How does a young man go from eating a mere 300 calories a day to becoming one of the world’s greatest competitive eaters? That’s the question The Story of Furious Pete explores as it follows the tale of YouTube sensation Pete Czerwinski, an all-or-nothing young guy who survived a dangerous bout with anorexia only to go on and become a bodybuilder who can also scarf down 20 sausages in 150 seconds.
Pete’s story is an unusual one. At 16, overwhelmed with his father’s bipolar disorder and his mother’s multiple sclerosis, Pete’s weight whittled down to a mere 120 pounds thanks to a diet of tea, lettuce, cucumber, and diet coke. On the verge of death, he landed in the hospital and was diagnosed with anorexia nervosa. Fast forward a few years and Pete is a rock solid workout enthusiast who makes the rounds on the competitive eating circuit. A 180 if ever there was one.
The real strength of this movie is watching the ridiculous spectacle of the “sport” of competitive eating. It’s disgusting, it’s horrifyingly gluttonous, and it’s surprisingly entertaining. It’s what the movie was originally about. Director George Tsioutsioulas was looking for Canadian competitive eaters for his documentary on the subject when he came across Furious Pete in Toronto. The inspirational story was too good to be true.
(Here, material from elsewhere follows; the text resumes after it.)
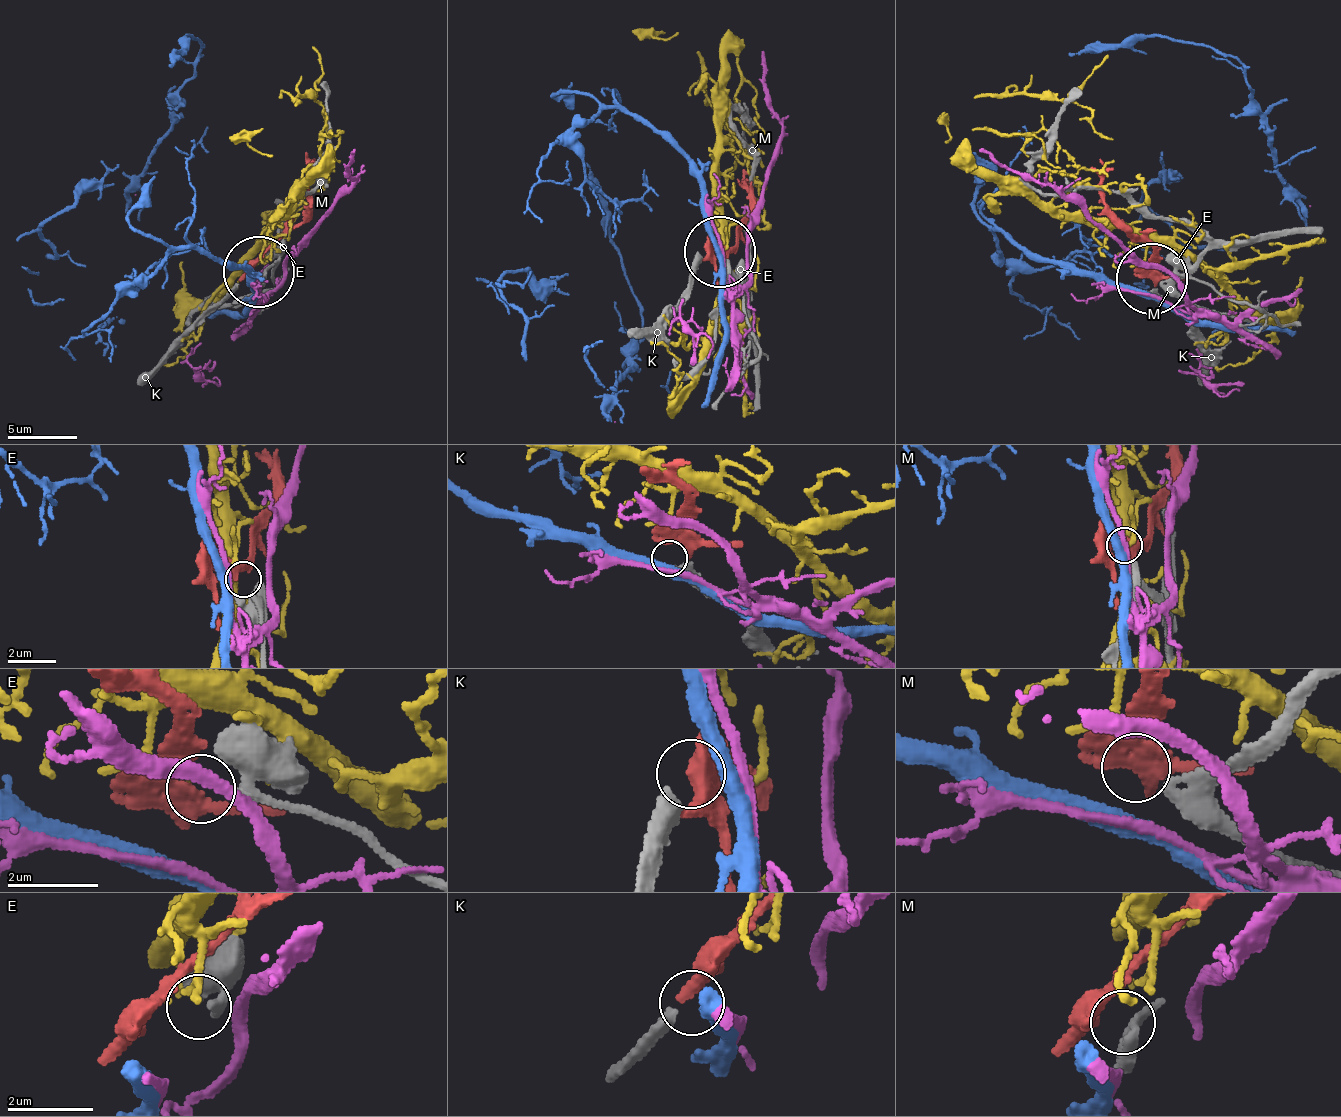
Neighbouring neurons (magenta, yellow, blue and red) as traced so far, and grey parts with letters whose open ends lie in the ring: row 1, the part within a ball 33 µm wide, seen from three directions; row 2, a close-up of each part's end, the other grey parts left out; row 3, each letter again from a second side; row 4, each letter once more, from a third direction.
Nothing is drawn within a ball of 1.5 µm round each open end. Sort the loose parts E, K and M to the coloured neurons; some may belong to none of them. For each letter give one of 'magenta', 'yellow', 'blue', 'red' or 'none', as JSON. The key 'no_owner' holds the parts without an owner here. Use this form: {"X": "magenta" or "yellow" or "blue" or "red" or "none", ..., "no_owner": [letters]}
{"E": "none", "K": "red", "M": "none", "no_owner": ["E", "M"]}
As far as documentary subjects go, Pete is a pretty good one. His friends call him “unusual,” “driven,” and “a man of “good morals.” He’s charming, charismatic, and pretty easy on the eyes. The problem is that his inherent shyness keeps the audience from ever really getting into his world. Instead we’re left on the outside looking in. Pete talks about his days as an anorexic, but since it’s something he’s already overcome we never really get a sense of how he struggled with the disease. He’s not big on introspection and seems reluctant to discuss either his psychology or his physiology, preferring to just go ahead and do his thing. The same goes for his Mother’s MS. Pete talks about it, and it’s something that’s clearly difficult for the family to deal with, but the audience is never privy to any of her physical struggles so it’s something we’re told about but never really see. We care, but perhaps not as much as we could. The only really touching moment we get is after a benefit to raise money for MS when Pete embraces his mom and is brought to tears.
That said, The Story of Furious Pete is an entertaining movie that provides more than a few laughs. It isn’t exactly thought provoking, but it’s certainly fun. There are moments that will make you turn away in disgust (the “snowball” of rib meat comes to mind) but you’ll keep turning back because watching him shovel it down is just plain astounding. (Pete apparently has no gag reflex so he can literally push food down his throat with more food). Producer Igal Hecht was also quick to assure the audience that a lot of footage was left on the cutting room floor because it was just too disgusting to put in the theatrical release. “Check out the DVD special features,” he said. Given what made it into the movie, that’s a frightening thought.
The Upside: Competitive eating contests are horrifyingly entertaining.
The Downside: If you have a weak stomach watching a man eat a pound of butter in a few seconds might not be a good idea.
On the Side: At the premiere Pete estimated that competitive eating competitions take 5 to 10 lives a year thanks to choking hazards and the occasional heart attack.